This article makes for interesting reading, and I love the introductory comic. But despite making some insightful points, this open letter tends to put up a barrier to progress—a barrier that could be resolved with a more conciliatory approach, I believe.
Some
of the problems are minor:
- The letter is repetitive. Homework creates a burden for parents. It also takes away time. It also causes conflict for families. All placed in separate bullets that can't help but overwhelm the reader into thinking the conclusion is right along so many different directions.
- He also believes that a single anecdotal piece of evidence (the educational background of his daughter) is compelling. I'm sure it is to him, because she's his daughter, but that's an advantage that her teachers don't have. They are beholden to many more people than that.
- The letter places any objection in a belittling light. This is a "(hopefully minor) conflict." The implication is that it's minor, unless the teacher makes it major. (That won't happen, so long as the teacher simply acquiesces, perhaps.)
But
some of the other flaws run deeper. In an
attempt to bring the teacher on board, the writer also commiserates
about the burden that assigning homework places on them. Well,
homework may well create a burden for teachers. Sometimes they may
complain about it. Nonetheless, it was a burden they knew was there
when they decided to become teachers. That burden is still there, and is now accompanied by the burdens of coming up
with new ways to ensure that Johnny is figuring out what he needs
to figure out now that he's a homework Conscientious Objector. Oh, not
to mention the letters and phone calls from parents who (quite rightly)
wonder why their kids should have to do homework when Johnny doesn't.
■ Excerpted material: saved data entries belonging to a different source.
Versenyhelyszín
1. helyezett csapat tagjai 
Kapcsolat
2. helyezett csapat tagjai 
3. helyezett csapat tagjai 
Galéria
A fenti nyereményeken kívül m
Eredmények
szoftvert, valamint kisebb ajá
Or worrying about keeping their job under administrators who aren't
particularly sympathetic.
This letter doesn't much recognize these additional pressures that its
unilateral declaration imposes on the teacher. (One of the problems with such an open letter is
that it biases the discussion—the open letter becomes
the presumed position, from which opponents must come to dislodge the writer,
rather than the position arising out of a balanced dialogue.) That might be because the writer is also writing school administrators, city council members, legislators, etc., in a broad campaign aimed at reforming the way homework is assigned and managed in the school curriculum. Or it might be because the writer recognizes that any such acknowledgement will weaken support for this position and therefore chooses to omit it. Without further elaboration, one simply can't tell.
As a reader, and as a parent, I think that the conclusion (that homework should mostly be done away with) is appealing, and should therefore be viewed with the greatest suspicion. The notion that homework is an outmoded relic is enticing on so many different levels that we are predisposed to accept it. But one of the lessons of science is that one can so easily convince oneself to accept imperfect arguments and insufficient evidence on behalf of a position one is inclined to believe in the first place. We sometimes hear that extraordinary claims require extraordinary evidence. Attractive claims should be added to that maxim.
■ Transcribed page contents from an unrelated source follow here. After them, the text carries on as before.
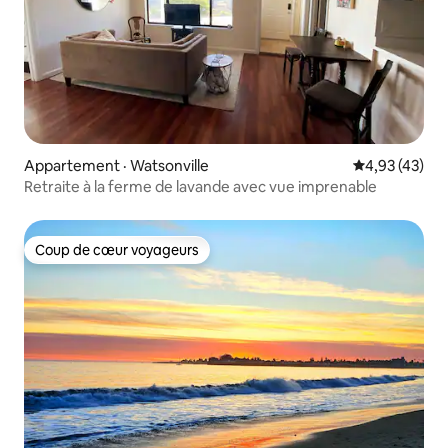
Appartement · Watsonville
Note moyenne
4,93 (43)
Retraite à la ferme de lavande avec vue imprenable
Coup de cœur voyageurs
Coup de cœur voyageurs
To be sure, some of the observations do occasionally fit the bill. Sometimes, homework is just busy work. It's excessive. It's misguided. It's boring. Does that mean that the inevitable solution is to jettison practically everything with the bathwater, except (here are the writer's two exceptions) reading and other homework that the kids find engaging? Instead of getting rid of homework because it's broken (if indeed it is), why not figure out what's broken about it, and how to fix it? And while there'll be no objection from me about requiring reading, who's to say what kids find engaging? The kids themselves? The writer? As human beings, we often find grass-roots approaches like this engaging because they feel organic, natural, unforced, and while there may be something to that, it's one thing for an approach to work at a family or even a single-school level, quite another for it to scale to the district level, let alone the state.
Despite a perfunctory invitation to discussion at the end of this letter, its tone brooks no debate, and therefore runs the risk of setting the interaction on an oppositional edge practically before it begins. It seems to me that whatever change the writer hopes to make could be achieved less confrontationally (if less social-networkily) by making a series of observations to educators about what he finds flawed about homework. That could progress to a discussion of what the aim of homework (whatever form it might take) should be, and at what levels change should take place in order to benefit children most pervasively. Interested parents and teachers could support each other. Instead, the writer chooses a direct and public we-will-not-actively-support-you-on-any-homework-we-don't-approve-of line. An interesting approach to public consensus, but I can think of better.